Die Bücher von Eike Wernhardt (Tastensinn) steht bei mir im Schrank. Mir gefällt der Aufbau sehr, aber in irgendeiner Phase waren es mir zu viele Eigenkompositionen. Sie sind nicht "schlecht", wie auch die von anderen schon erwähnten Schul-Schreibern, aber man merkt ihnen allen doch an, daß sie mehr aus der didaktischen als der musikalischen Not entstanden sind. generell scheinen mir im ersten Band etwas viele davon, die ich teilweise durch gut ausgewählte Originalstücke ersetzen würde. Und das ist dann oft ein bißchen viel Arbeit. Wenn ich gute Alternativen finde, werde ich die Schule aber wohl demnächst testen.

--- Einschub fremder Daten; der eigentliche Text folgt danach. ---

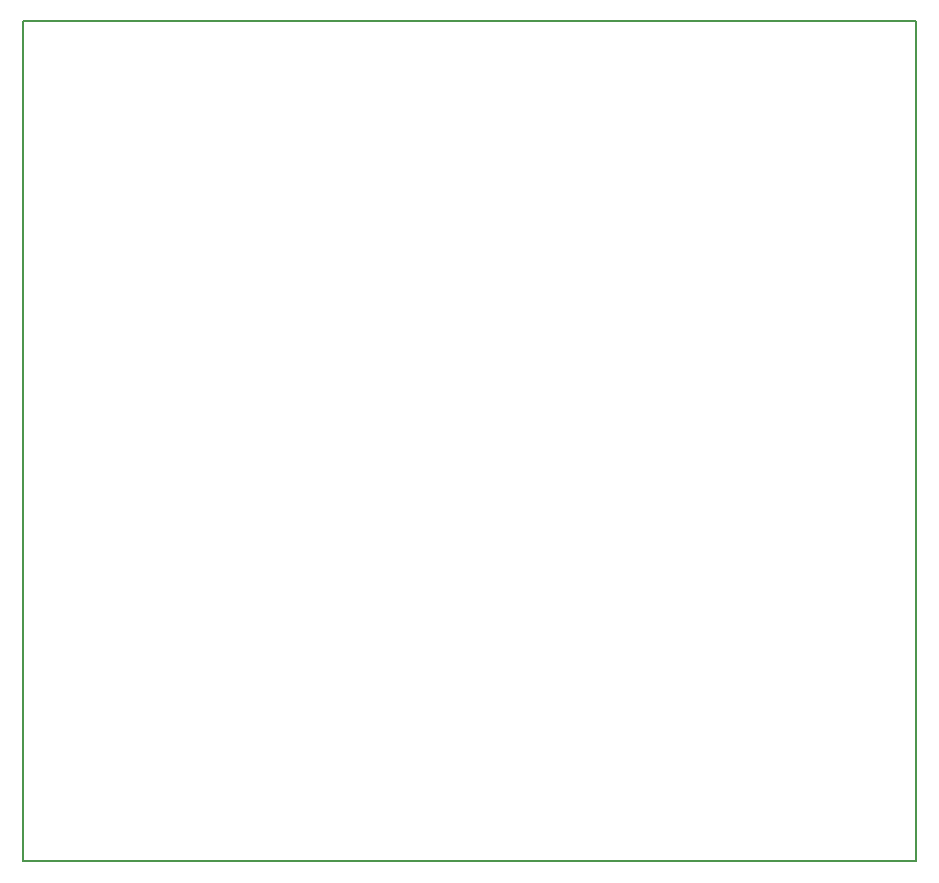
<source format=gbr>
G04 EasyPC Gerber Version 20.0.2 Build 4112 *
G04 #@! TF.Part,Single*
%FSLAX35Y35*%
%MOIN*%
%ADD11C,0.00500*%
X0Y0D02*
D02*
D11*
X250Y250D02*
X297750D01*
Y280250*
X250*
Y250*
X0Y0D02*
M02*

</source>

Ansonsten stehen noch ein paar Erwachsenen-Schulen in meinem Regal, die ich aus diversen Gründen nie verwendet habe und deshalb kaum kenne und somit auch erst einmal nicht kommentiere.
Generell möchte ich noch kurz zur Erwachsene-Anfänger Diskussion darauf hinweisen, daß viele Erwachsene wirklich gerne 4-händig spielen. Einige Sammlungen mit einfach(st)en Stücken und gut klingenden Lehrerparts sind auch wirklich gut, um Notenlesen zu trainieren und zu festigen. Man kann also eine Klavierschule immer sehr gut mit ansprechendem 4-händigen Material ergänzen und damit auch Schwächen der Schulen ausgleichen - denn wie irgendjemand hier sagte: Die perfekte Schule gibt es nicht und wird es nicht geben, weil Menschen viel zu individuell sind.